***** Exercise data
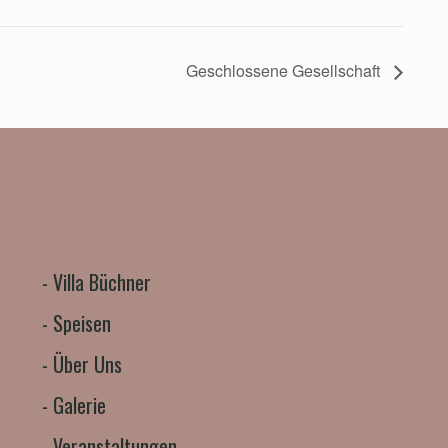
Geschlossene Gesellschaft
-
Villa Büchner
-
Speisen
-
Über Uns
-
Galerie
-
Veranstaltungen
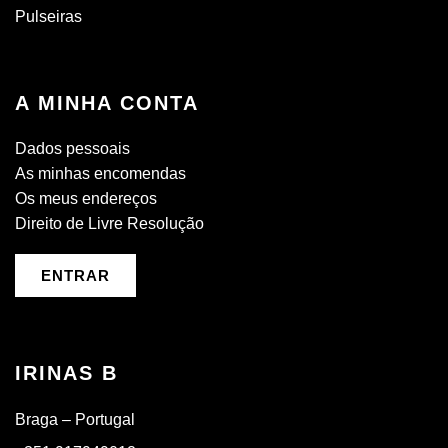
Pulseiras
A MINHA CONTA
Dados pessoais
As minhas encomendas
Os meus endereços
Direito de Livre Resolução
ENTRAR
IRINAS B
Braga – Portugal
**********
## Exercise directions
Swap "Speisen" for "Speisekarte" in the text of all the items, changing nothing else. Leave out the pictures.

## Written response
Geschlossene Gesellschaft
-
Villa Büchner
-
Speisekarte
-
Über Uns
-
Galerie
-
Veranstaltungen
Pulseiras
A MINHA CONTA
Dados pessoais
As minhas encomendas
Os meus endereços
Direito de Livre Resolução
ENTRAR
IRINAS B
Braga – Portugal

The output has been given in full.